To perform the MRI scanning, a three-Tesla scanner (Trio; Siemens, Munich, Germany) was utilized to record high-definition cross-sectional weighted T1 images. The whole-brain image was obtained with a rapid-gradient echo sequence in 176 1.0 mm slices with the following parameters: echo time=2.26 ms; replication time=1900 ms; flip angle=9°; visual field=215×230 mm; gap=0 mm. The whole scanning process was operated by the same neuroradiologist throughout.
MRIcro software (www.MRIcro.com) was used to eliminate fragmentary data. The configurable images were analyzed using statistical parametric mapping (SPM 8) (http://www.fil.ion.ucl.ac.uk) tools within MATLAB 7.9.0. Software (R2009b; The Mathworks, Inc., Natick, MA, USA).
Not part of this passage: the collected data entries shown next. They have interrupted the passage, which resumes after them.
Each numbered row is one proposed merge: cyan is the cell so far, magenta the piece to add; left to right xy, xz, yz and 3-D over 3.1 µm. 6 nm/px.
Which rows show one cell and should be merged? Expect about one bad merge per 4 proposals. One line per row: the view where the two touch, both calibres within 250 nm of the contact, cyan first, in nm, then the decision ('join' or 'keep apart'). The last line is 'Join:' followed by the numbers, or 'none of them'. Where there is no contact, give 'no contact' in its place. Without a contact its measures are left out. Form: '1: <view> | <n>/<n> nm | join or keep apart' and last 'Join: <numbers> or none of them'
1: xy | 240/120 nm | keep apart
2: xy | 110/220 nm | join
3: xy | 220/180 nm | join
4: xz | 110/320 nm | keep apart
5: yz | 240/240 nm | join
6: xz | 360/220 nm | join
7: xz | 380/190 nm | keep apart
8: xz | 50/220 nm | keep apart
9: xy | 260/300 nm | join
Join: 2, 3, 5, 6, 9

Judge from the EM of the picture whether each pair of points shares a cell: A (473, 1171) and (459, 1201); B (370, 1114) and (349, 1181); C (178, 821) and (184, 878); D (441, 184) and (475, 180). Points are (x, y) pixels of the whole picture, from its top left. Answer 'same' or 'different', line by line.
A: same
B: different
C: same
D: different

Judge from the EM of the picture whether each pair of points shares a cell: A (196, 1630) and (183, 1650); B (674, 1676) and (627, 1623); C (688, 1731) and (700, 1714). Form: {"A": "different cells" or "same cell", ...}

Using (VBM8) (http://dbm.neuro.uni-jena.de/vbm8/), the brain regions can be separated into white matter (WM), gray matter (GM), and cerebrospinal fluid (CSF) utilizing the default estimation selections (minimum deflection normalization; 60 mm interception for the calculation of Gaussian evenness of graphic intention; and the original European template for affine conversion of the International Consortium for Brain Mapping [ICBM]). The Diffeomorphic Anatomical Registration Through Exponentiated Lie (Dartel) algebra method in VBM8 was used for the normalization of the Montreal Neurological Institute (MNI) standard space. The Dartel method was used to generalize the GM and WM templates and normalize the GM and WM of each participant with these templates. A 6 mm full-width half-maximum Gaussian was used for smoothing. Standardized, adjusted and flattened graphs were subjected to group-standard analysis.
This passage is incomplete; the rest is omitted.